Page extract:
((

# soil disposal



## Iandutton (Nov 9, 2013)

hi all
hope someone can help
recently acquired a house outside Oporto and the quote for a pool was 20000 euro due to digging out the soil
we can dig it out but don't know how to get rid of the soil
can we hire a skip
thanks
Ian


----------



## travelling-man (Jun 17, 2011)

Strewth........ I'd strongly suggest you get yourself a few other quotes. 

€20K for a pool is utterly ridiculous!


----------



## canoeman (Mar 3, 2011)

Depends on size of pool but at that price I'd be getting a few more quotes, good top soil you can sell so if you asked around builders yards or every area has a JCB man who works by the hour you might actually get hole dug for little or no cost.

Skips are around but not like UK, the usual is your local JCB man who will know where someone wants topsoil or lower quality earth for filling


----------



## travelling-man (Jun 17, 2011)

))

Given information:
((

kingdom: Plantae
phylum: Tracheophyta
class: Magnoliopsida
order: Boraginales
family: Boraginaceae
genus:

))

Challenges:
**1.** Using the soil disposal thread, decide whether each statement agrees with it, and give yes or no with the deciding words quoted from the thread. (a) The pool quote Ian received was 20000 euro. (b) According to canoeman, skips are as common as in the UK. (c) According to canoeman, good top soil can be sold.
**2.** Copy out the part of the soil disposal thread starting with "Strewth........ I'd strongly" and going on through "or no cost.".

The results:
**1.**
(a) Yes: "the quote for a pool was 20000 euro due to digging out the soil"
(b) No: "Skips are around but not like UK"
(c) Yes: "good top soil you can sell"

**2.**
Strewth........ I'd strongly suggest you get yourself a few other quotes. 

€20K for a pool is utterly ridiculous!


----------



## canoeman (Mar 3, 2011)

Depends on size of pool but at that price I'd be getting a few more quotes, good top soil you can sell so if you asked around builders yards or every area has a JCB man who works by the hour you might actually get hole dug for little or no cost.